Clogged highways & border crossings will strangle Ontario trade

"Unless Ontario and the federal government agree on a joint strategic plan and funding mechanism to upgrade the province's highways and border crossings, Ontario-US trade, which accounts for about 40% of the provincial gross domestic product (GDP), will be slowly strangled," says David Bradley, president of the Ontario Trucking Association.

Bradley spoke last week to Canadian and US business and government leaders at the Trade Corridors Conference in Niagara Falls. Other speakers at the conference included federal transport minister, David Collenette.

"Canada does not have a large enough population and economy to generate enough wealth internally in order to sustain and improve the standard of living for its citizens. We must trade and over 90% of Ontario's exports go to the United States. Moreover, because most of what Ontario produces and exports is high value added manufactured goods requiring Just-In-Time deliveries, trucks haul over 80% of that trade," says Bradley.

According to Bradley, under the North American Free Trade Agreement (NAFTA), trade between Canada and the US has sky rocketed in recent years and is expected to double again in the next three to five years. He says there are now 11 million trucks crossing the Canada-US border - that's one every 3 seconds, 365 days a year and that the major Ontario border crossings in Windsor, Fort Erie and Sarnia account for over 60% of all Canadian trade.

"Ontario sits on the cusp of one of the largest markets in the world. We are literally one day's truck drive to all centers of the US industrial heartland. However, Canada is the only major industrialized country in the entire world that does not have a National Highway Policy. Combined, the governments of Canada take $8 billion more out of the Canadian road user in fuel taxes than they collectively put back into the highways system. The federal government alone takes $4 billion out of the pockets of the road users, and puts next to nothing back in, whereas the US federal government is investing over C$300 billion in its infrastructure over the next six or seven years."

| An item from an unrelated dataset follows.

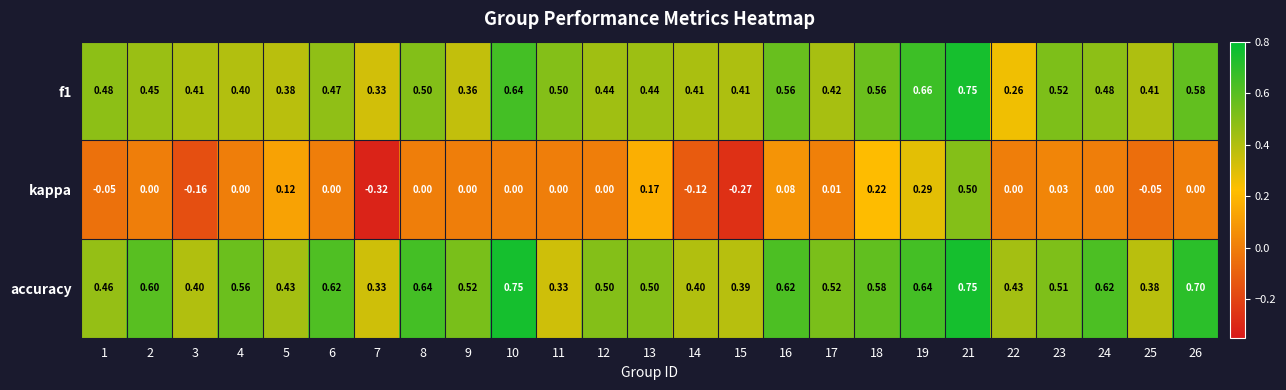

Which series has the largest range (max minus min)?

kappa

"NAFTA is basically an unfunded policy. Canada's manufacturers, exporters and importers are doing their job. Canada's truckers are doing their job. Together we are moving trade work for Canada. But, our governments are not doing their part to ensure that the country has the infrastructure needed to support that trade." He calls upon both levels of government to set aside "their petty political squabbles that are of no interest to Canadians" and develop a strategic, well-funded national highway policy.